*** Block opens ***

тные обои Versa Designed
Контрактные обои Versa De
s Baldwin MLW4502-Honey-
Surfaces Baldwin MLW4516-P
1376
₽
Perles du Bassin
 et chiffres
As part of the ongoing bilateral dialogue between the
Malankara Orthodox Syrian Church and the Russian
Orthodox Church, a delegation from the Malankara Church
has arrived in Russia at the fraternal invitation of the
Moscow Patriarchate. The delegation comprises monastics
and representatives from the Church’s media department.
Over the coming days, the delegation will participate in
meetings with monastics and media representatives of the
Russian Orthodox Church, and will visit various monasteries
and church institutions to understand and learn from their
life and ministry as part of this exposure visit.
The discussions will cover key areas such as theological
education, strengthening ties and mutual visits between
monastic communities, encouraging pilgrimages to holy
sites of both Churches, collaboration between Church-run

*** Block closes ***

[Required work]:
Reproduce every line in the records above that contains the word "media".

[Response to the exercise]:
and representatives from the Church’s media department.
meetings with monastics and media representatives of the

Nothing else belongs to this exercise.